## 本文抜粋
^^^^^^^^^^^^^^^^

『源氏物語の楽しみかた』

基本情報

書名著者読了日評価分野
源氏物語の楽しみかた林望2021年3月17日⭐️⭐️⭐️⭐️Literature

読書メモ

源氏物語は面白い―そのことが身に染みてわかる本。
源氏物語と親子の情、源氏物語の死の描かれ方、源氏物語と夫婦の在り方など、様々な観点から源氏物語を深めていく。中でも印象に残ったのは、葵上、明石の君、紫の上をめぐるエピソード。
葵上は右大臣家と対立する運命にあり、光源氏の心は藤壺にだけ向いている。そんな中で葵上と光源氏の婚姻がうまくいくはずがなかったのだ。一時光源氏は葵上のことを想い、夕霧が生まれるが、間もなく葵上は六条の御息所の祟りで孤独の中亡くなってしまう。葵上は決して冷淡だったわけではなく、運命に翻弄された不幸な女性だったのだろう。「葵上は一人で死ぬことで光源氏へ復讐を果たしたのではないか」、重くて深い洞察だ。
明石の君をめぐっては、父明石の入道が一人明石に残り、明石の君と明石の姫君が都に戻る悲しい離別のシーンが紹介される。明石の君も立派な女性として描かれるが、入道の生き様も立派というほかない。

^^^^^^^^^^^^^^^^

## 取り組む課題
1/ 源氏物語の読書メモでは、葵上は何が原因で亡くなったと書かれているか。
2/ 源氏物語の読書メモを、最後の文の後から書き続けよ。

^^^^^^^^^^^^^^^^

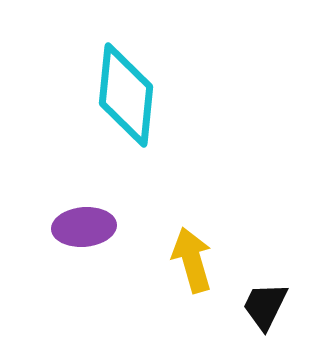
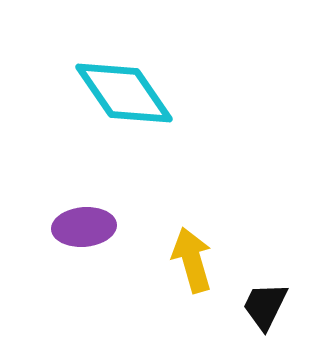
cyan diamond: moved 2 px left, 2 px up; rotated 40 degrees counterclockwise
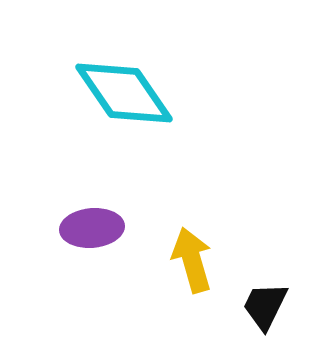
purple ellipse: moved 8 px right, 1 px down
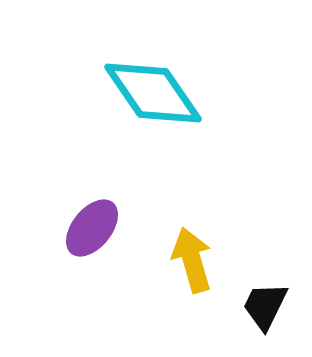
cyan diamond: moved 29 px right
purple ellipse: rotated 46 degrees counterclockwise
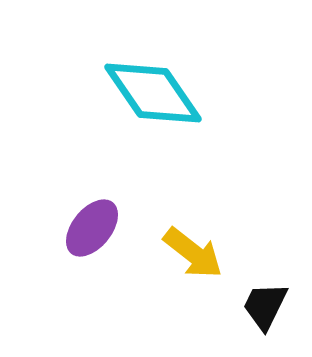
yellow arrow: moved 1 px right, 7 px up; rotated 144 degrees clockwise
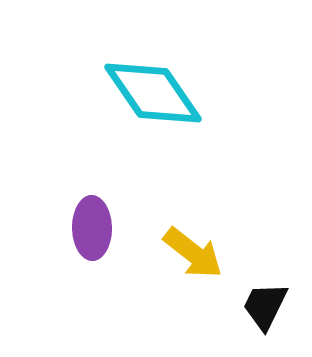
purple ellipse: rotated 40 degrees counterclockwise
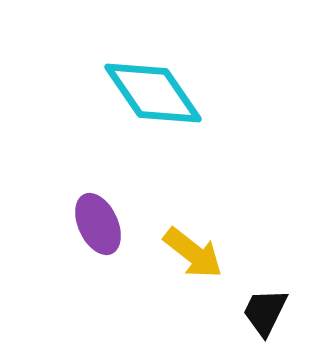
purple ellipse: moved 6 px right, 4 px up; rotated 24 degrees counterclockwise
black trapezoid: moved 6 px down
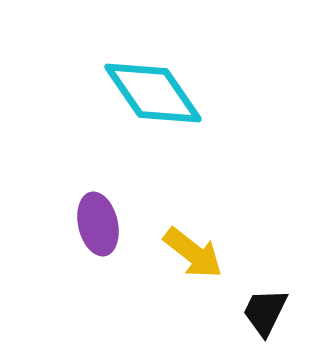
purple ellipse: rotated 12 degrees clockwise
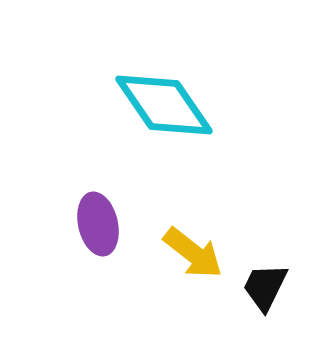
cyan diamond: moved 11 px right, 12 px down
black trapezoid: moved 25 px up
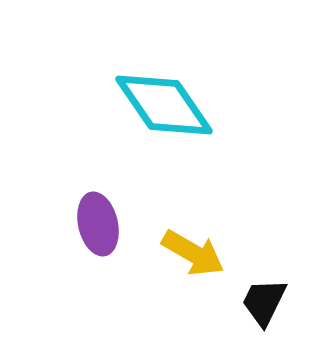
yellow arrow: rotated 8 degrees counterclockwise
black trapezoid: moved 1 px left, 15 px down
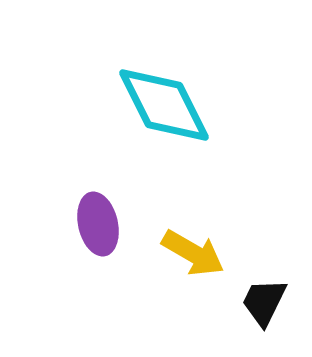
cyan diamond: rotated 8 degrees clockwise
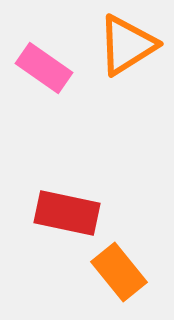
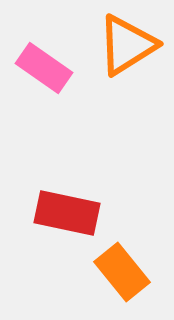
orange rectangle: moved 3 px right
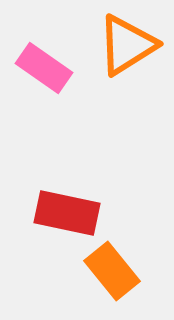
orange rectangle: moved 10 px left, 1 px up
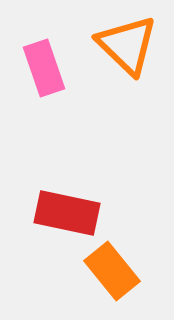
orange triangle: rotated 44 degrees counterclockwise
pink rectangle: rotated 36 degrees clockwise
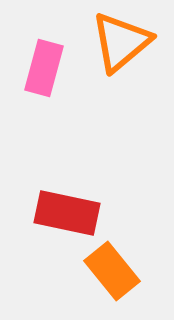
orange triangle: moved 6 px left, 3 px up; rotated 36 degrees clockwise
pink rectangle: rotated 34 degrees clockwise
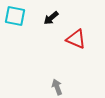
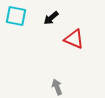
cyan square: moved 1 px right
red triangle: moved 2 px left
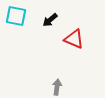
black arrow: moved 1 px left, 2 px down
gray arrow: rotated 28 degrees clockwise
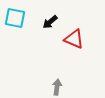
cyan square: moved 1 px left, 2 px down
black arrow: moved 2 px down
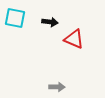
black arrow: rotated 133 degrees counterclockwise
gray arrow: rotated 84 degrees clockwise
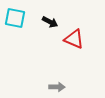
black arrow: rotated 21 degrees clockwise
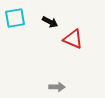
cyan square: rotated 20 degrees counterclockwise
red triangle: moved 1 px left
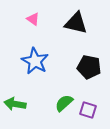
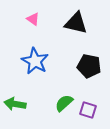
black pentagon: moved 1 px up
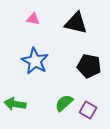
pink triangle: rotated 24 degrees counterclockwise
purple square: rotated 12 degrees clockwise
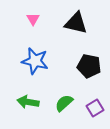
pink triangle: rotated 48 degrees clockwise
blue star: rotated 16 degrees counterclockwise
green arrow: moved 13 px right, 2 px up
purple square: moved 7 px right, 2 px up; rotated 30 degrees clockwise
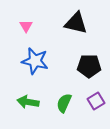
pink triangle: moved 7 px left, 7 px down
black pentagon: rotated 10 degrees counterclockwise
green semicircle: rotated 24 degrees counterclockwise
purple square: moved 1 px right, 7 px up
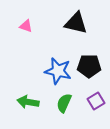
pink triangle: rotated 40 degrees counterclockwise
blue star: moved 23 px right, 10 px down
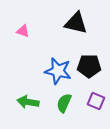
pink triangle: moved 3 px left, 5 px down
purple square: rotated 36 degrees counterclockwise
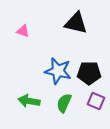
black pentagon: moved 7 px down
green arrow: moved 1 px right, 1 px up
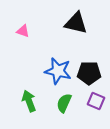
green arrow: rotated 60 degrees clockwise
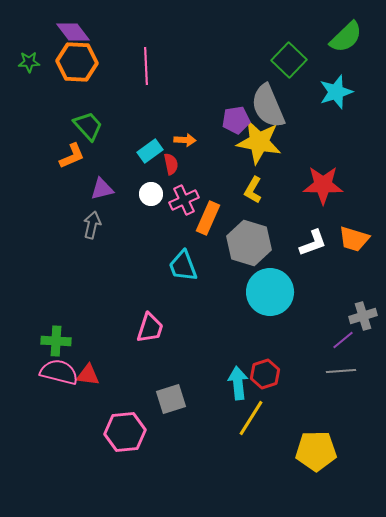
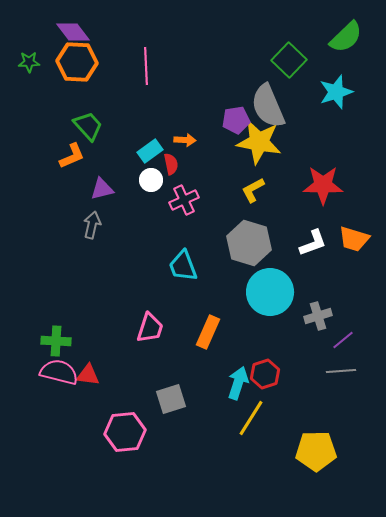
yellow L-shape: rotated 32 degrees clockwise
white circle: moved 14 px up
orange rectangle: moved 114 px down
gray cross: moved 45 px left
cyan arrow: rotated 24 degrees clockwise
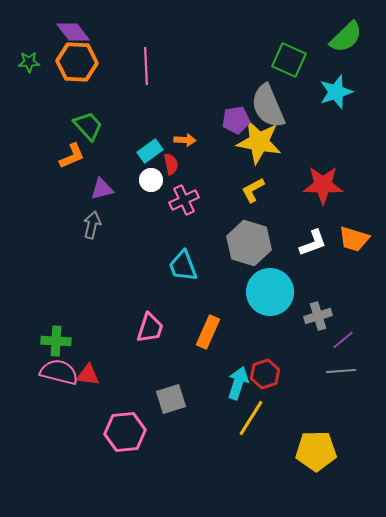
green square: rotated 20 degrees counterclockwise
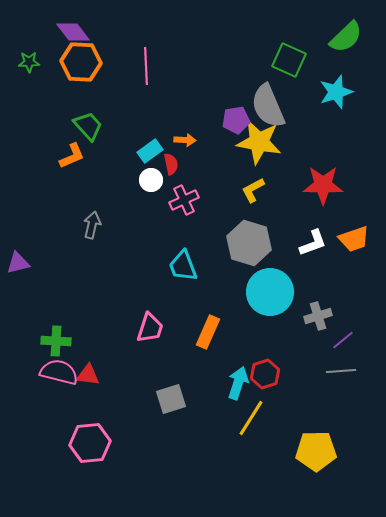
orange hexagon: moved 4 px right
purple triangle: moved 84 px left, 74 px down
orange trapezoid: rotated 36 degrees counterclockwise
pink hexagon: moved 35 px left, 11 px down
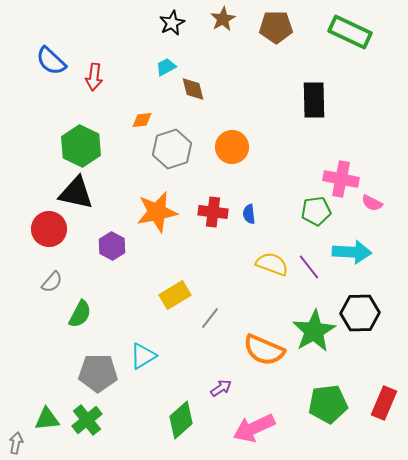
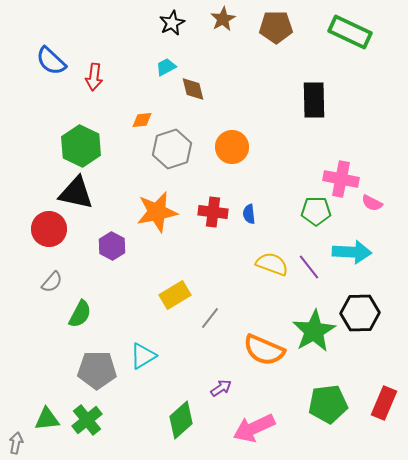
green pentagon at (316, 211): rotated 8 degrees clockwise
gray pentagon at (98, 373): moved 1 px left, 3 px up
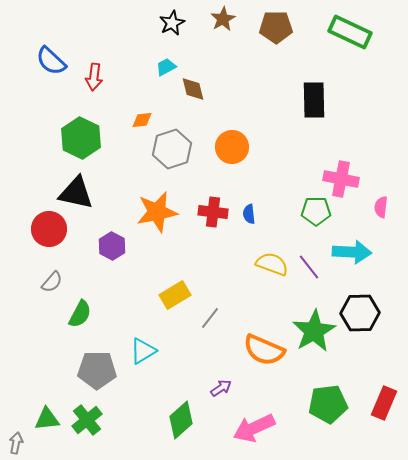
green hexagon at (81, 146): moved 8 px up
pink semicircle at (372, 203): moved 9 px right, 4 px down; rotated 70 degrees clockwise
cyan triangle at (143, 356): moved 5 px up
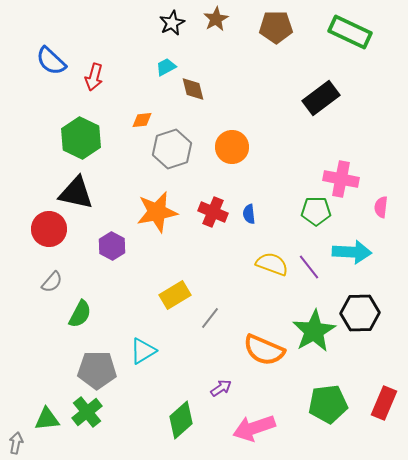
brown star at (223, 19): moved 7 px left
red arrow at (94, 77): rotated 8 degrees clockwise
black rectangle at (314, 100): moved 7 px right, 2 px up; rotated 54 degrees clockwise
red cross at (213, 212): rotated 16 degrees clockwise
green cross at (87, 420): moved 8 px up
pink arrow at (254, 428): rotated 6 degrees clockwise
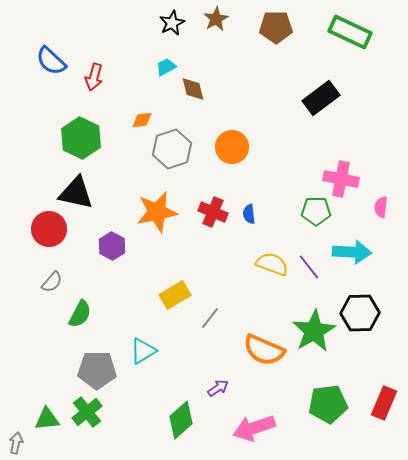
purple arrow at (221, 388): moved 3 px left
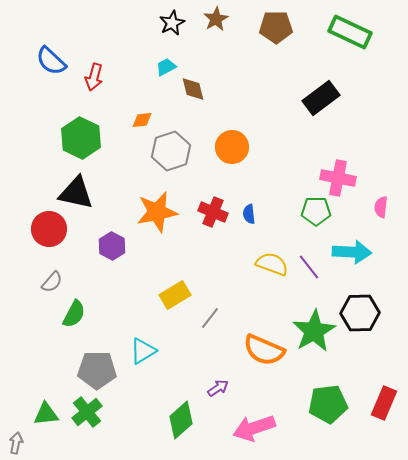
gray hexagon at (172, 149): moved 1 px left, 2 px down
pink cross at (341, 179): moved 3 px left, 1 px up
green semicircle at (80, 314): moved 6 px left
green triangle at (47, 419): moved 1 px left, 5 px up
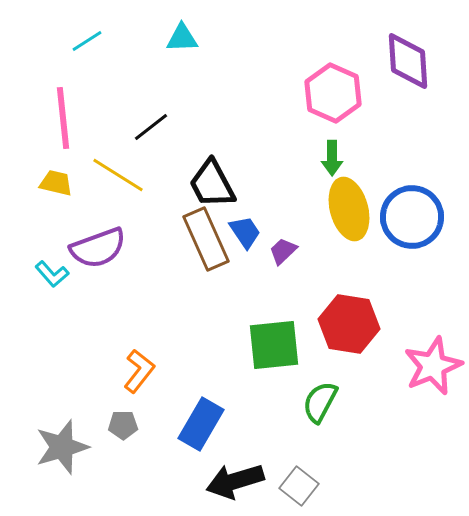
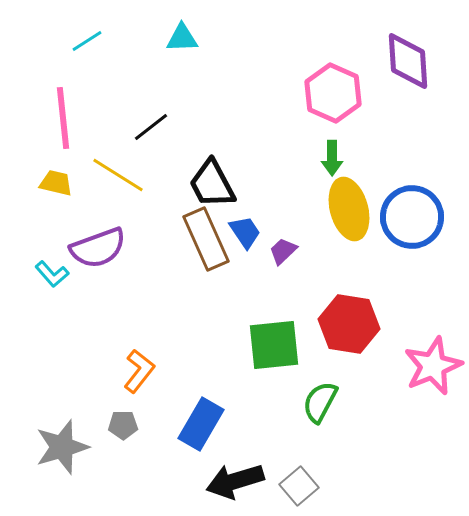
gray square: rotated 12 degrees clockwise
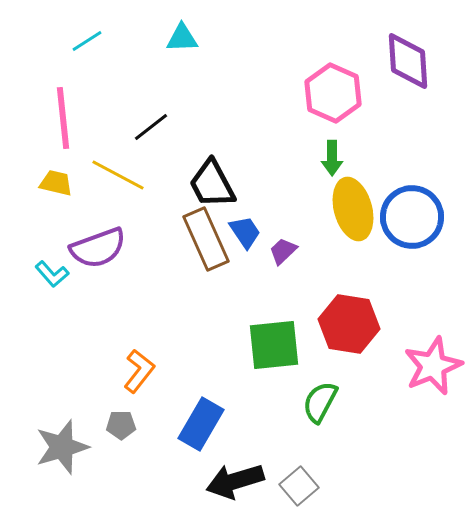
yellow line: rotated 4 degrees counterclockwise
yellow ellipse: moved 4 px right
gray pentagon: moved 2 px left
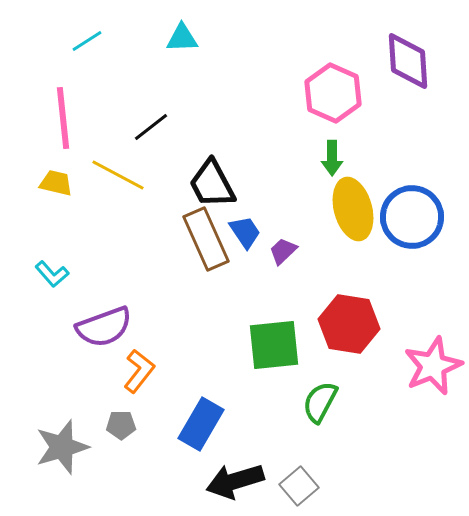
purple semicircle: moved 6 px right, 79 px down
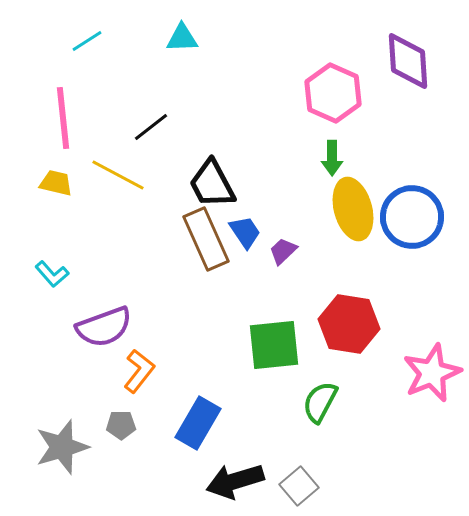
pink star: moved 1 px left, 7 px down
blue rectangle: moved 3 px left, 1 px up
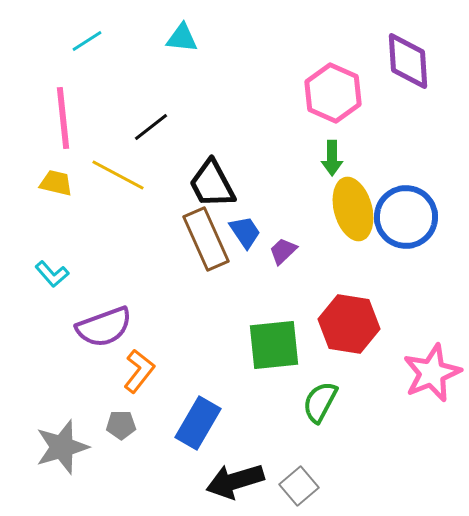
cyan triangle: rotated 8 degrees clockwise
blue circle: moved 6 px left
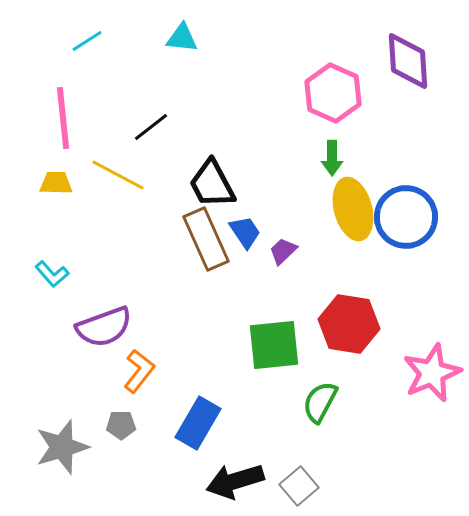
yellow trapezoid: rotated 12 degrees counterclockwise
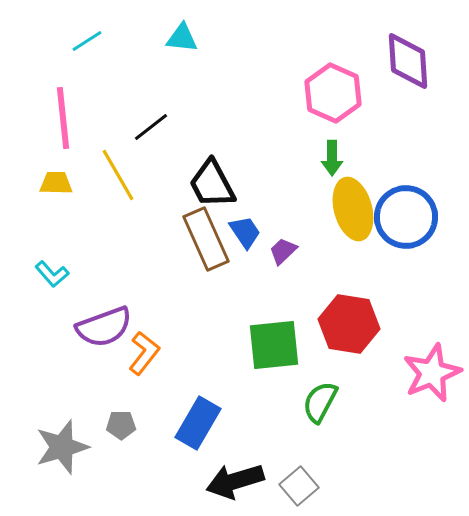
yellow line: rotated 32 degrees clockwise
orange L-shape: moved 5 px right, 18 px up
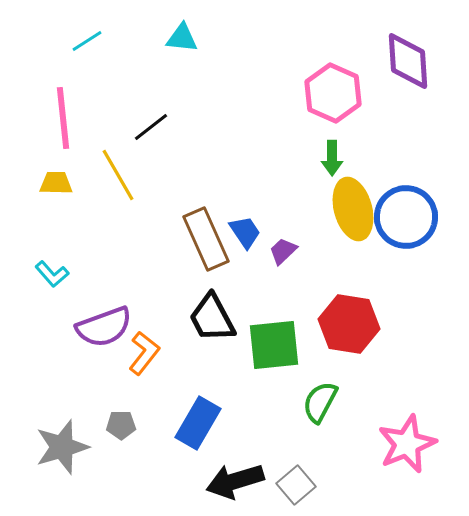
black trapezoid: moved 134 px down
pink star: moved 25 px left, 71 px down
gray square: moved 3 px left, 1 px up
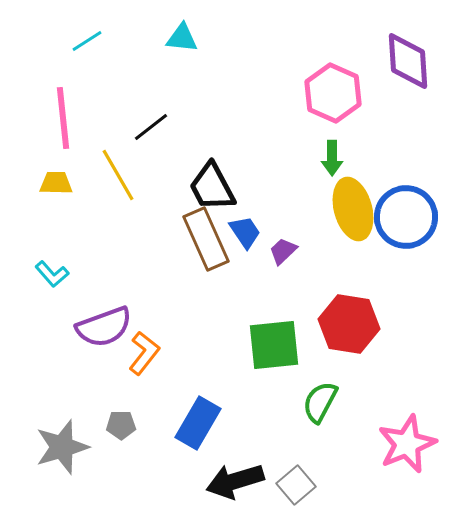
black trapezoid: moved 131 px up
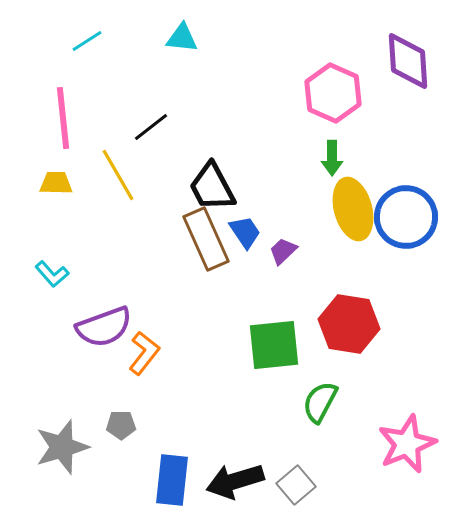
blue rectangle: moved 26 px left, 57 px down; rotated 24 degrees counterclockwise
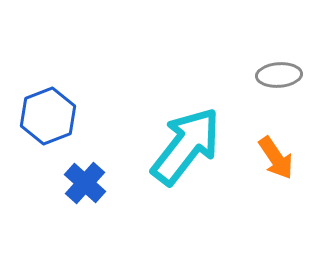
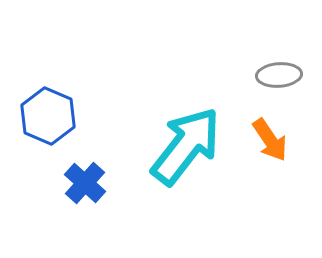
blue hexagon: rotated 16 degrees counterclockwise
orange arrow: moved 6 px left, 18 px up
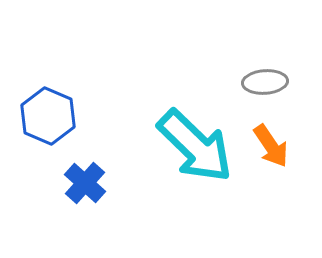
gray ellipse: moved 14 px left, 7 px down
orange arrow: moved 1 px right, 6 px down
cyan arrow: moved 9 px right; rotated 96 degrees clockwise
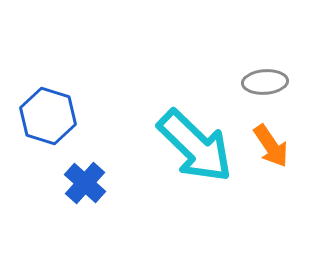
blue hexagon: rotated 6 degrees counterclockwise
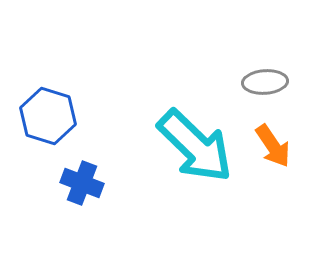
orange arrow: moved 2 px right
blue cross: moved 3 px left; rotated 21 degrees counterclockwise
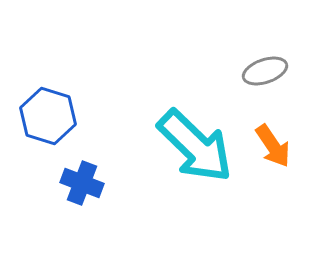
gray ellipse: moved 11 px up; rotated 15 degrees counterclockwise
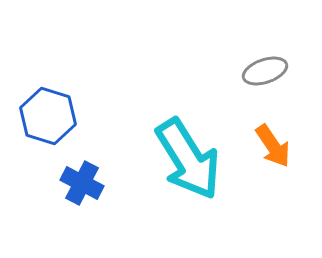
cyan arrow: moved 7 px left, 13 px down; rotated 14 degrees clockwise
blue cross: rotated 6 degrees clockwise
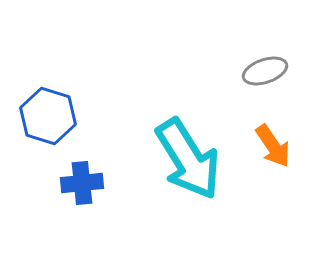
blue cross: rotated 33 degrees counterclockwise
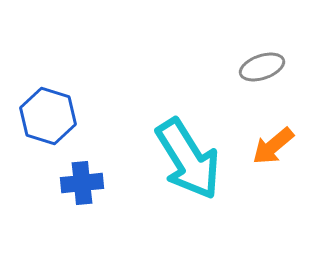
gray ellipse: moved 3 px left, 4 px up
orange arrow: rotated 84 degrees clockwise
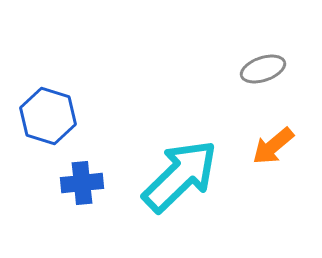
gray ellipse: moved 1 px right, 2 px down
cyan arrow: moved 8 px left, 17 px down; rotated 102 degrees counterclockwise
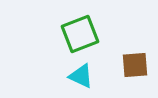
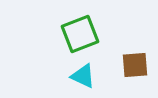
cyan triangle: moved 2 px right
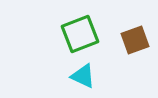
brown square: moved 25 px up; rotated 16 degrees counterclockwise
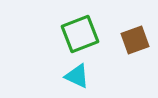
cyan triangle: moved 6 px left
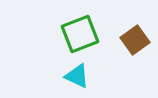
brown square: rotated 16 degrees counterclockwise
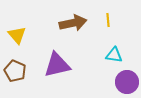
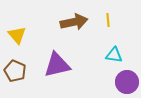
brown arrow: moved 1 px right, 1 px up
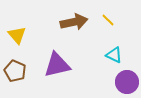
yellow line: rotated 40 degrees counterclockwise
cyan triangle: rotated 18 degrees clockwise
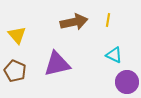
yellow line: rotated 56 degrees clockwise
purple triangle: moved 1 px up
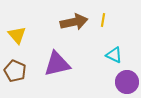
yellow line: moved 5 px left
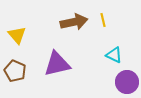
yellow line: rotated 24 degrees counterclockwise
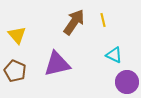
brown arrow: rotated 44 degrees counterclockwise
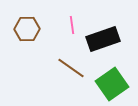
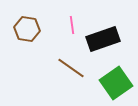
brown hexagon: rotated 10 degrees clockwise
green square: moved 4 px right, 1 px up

^^^^^^^^^^^^^^^^

## 解答
1/ 六条の御息所の祟りで、孤独の中で亡くなったと書かれている。

2/
光源氏に最も深く長く愛された紫の上については、本書で最も紙幅を割いて語られる。光源氏の浮気癖に悩まされつつも、それとなく諫める気位の高さ。明石の姫君を自分の子どものように育てる優しい心。そんな気位が高く、美しい理想の女性、光源氏の最愛として描かれる紫の上の人生は幸せだったのだろうか。苦しみも多かった人生だと思うが、育てた明石の中宮からは最大の敬意をもって看取られ、死後は光源氏に限りなく悼まれたーそのことをもって紫の上の人生は報われたと言えるかもしれない。源氏物語は面白い。

一言コメント

源氏物語について深く語った書。専門家の解説があると、物語を何倍も楽しめるということがよく分かります。古典は深く、人生を豊かにしてくれるものですね。
2022/4/30

『変身』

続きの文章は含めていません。